Secondly, emotions may resist, but not reject the commands of reason. When our negative emotions repel us from some command, we should inspect it. At times, we may recognise the negative emotions as good (eg, being afraid of death in war), but still realise that the commands of reason will mean we must act in spite of them. Despite having served in the First World War and surely having a severe emotional repulsion from the atrocities thereof, Lewis still accepts that war may (as it was in his time) be necessary. If we learn to evaluate our negative emotions as emotions, we are able to compare them with the commands of reason, and are able to act despite the repulsion. Thereby, we are made more useful, and more virtuous.

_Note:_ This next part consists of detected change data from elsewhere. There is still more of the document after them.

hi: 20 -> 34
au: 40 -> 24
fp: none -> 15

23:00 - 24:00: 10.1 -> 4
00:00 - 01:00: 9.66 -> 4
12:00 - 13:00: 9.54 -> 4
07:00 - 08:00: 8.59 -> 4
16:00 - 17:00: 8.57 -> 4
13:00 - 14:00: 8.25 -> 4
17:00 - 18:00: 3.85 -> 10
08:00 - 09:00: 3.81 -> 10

Thirdly, emotions can decide between multiple good choices. Lewis doesn’t discuss this third point at length.5 I think it is clear that he doesn’t see one specific path in life as the only good one: He married a woman who was dying, and never had children of his own, but clearly supported those who decided on marriage and having children; He divided his time between multiple good pursuits-creative writing, academia-and never focussed on the “one” that he thought best. This provides a fuller (more “effective”) life, by allowing us to focus on our strengths, and use our emotions to support our reason, and also allows us to live a more virtuous one, by not focussing purely on some consequentialist conception of what is “most useful.”

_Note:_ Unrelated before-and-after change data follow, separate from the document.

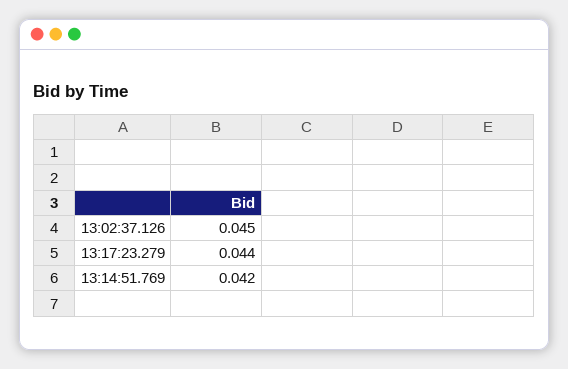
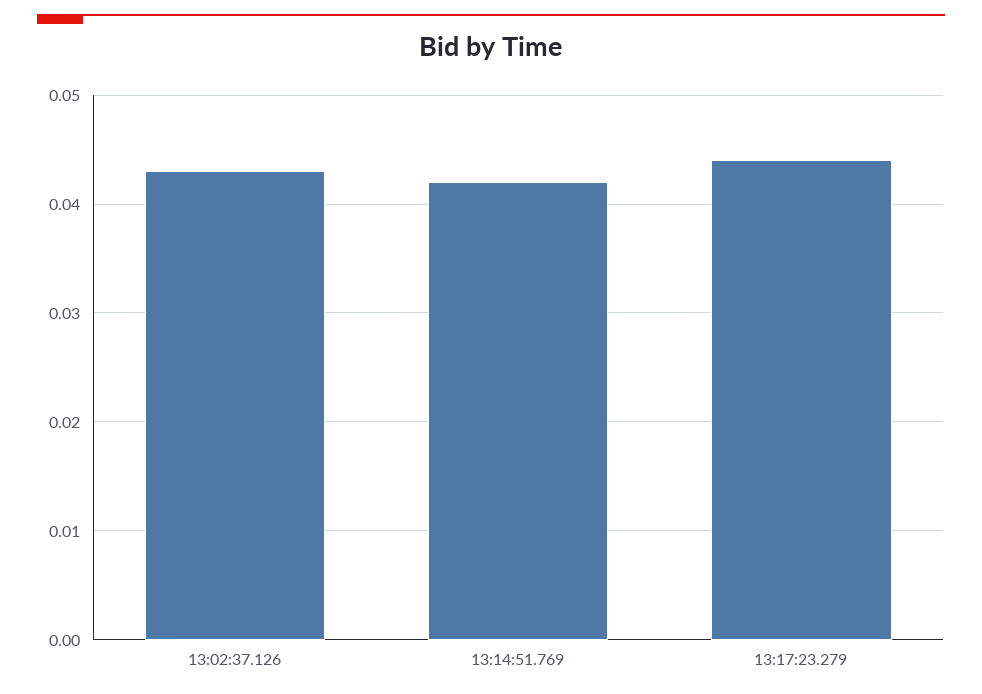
13:02:37.126: 0.045 -> 0.043

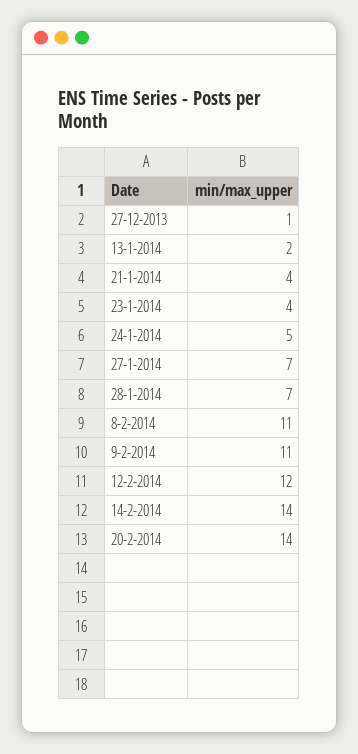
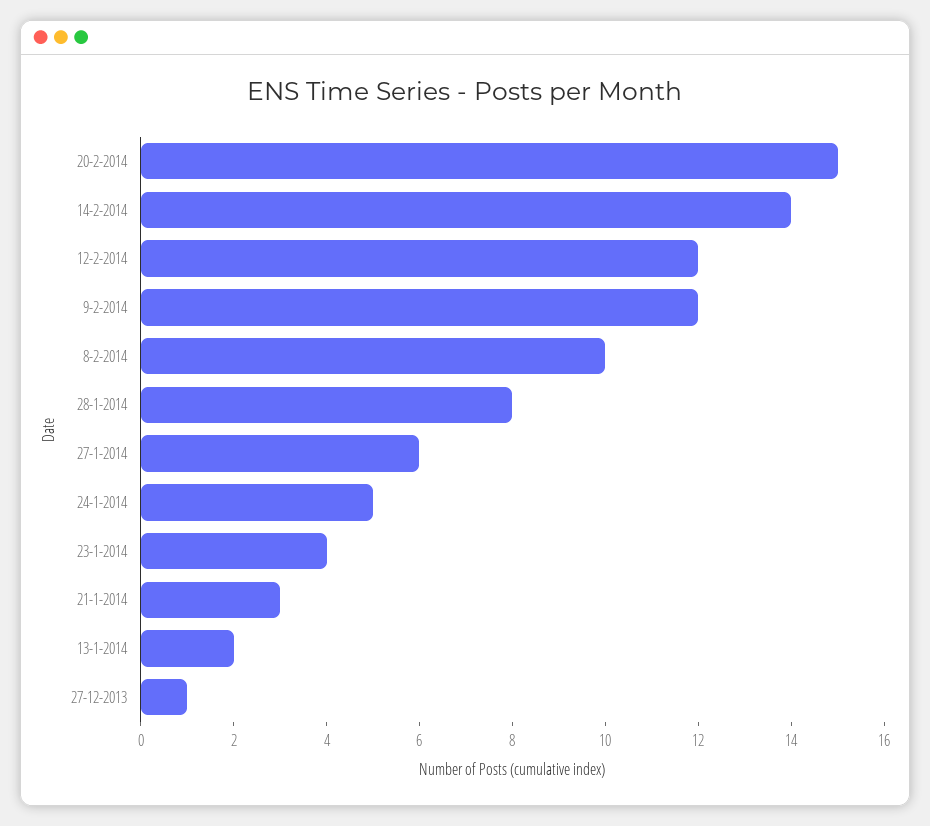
21-1-2014: 4 -> 3
27-1-2014: 7 -> 6
28-1-2014: 7 -> 8
8-2-2014: 11 -> 10
9-2-2014: 11 -> 12
20-2-2014: 14 -> 15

Finally, reason must ultimately rule. Our reason, not our emotion, is the ultimate source that may tell us when something is good. Lewis, for example, may know that life is good, that the family is good, and that the family contributes to life through producing children. Therefore, he knows that children are good. Nonetheless, he dislikes children. He therefore recognises that his emotions are, in fact, defective. They are wrong. If we do not do so, we will be less effective, ruled by whim. Moreover, we will chase after things that are not good - less effective, less virtuous.
Producing men with chests
The philosophical similarities between Lewis’s “men with chests” and Aquinas’s charioteer model are no coincidence. Both of them are, as Lewis said, “in the Tao,” or as modern philosophers would say, “in the neo-Aristotelian virtue ethics school, as interpreted by the Western Judeo-Christian tradition.” More relevantly, both thinkers worked towards inculcating virtue through their philosophies. As Lewis convincingly argues in The Abolition of Man, emotion can be a great support towards virtuous action. St Thomas’s theory of the relationship between emotion and reason shows us why this is so.
Aristotle, Politics (Oxford World’s Classics 1995) 1254b2.

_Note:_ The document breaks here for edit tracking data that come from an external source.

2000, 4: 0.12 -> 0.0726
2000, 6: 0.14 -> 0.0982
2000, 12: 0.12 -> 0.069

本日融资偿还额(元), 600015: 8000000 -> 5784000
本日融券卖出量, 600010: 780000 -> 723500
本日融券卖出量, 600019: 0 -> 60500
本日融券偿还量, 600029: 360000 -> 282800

Aquinas, ST I-II q. 24 a. 3c.
Aquinas, In Eph. 5.3 ad v. 6
For what, exactly, such a sentiment would be useful is a separate question. In the rest of The Abolition of Man, Lewis rails against the idea of “usefulness” as a valid metric, for ultimately, when you dig down to the depths of “Useful for what?” “And why is that good?” you must end up with some conception of the good. I highly recommend reading the rest. The lectures are only ca. 1.5h long on Audible in the CS Lewis Collection, so I imagine the text (which can be found online) can be read quite quickly.
If anybody knows of some place where Lewis discusses this, which I think is closely related to the incommensurability of basic values, I would be very happy to add that to this essay.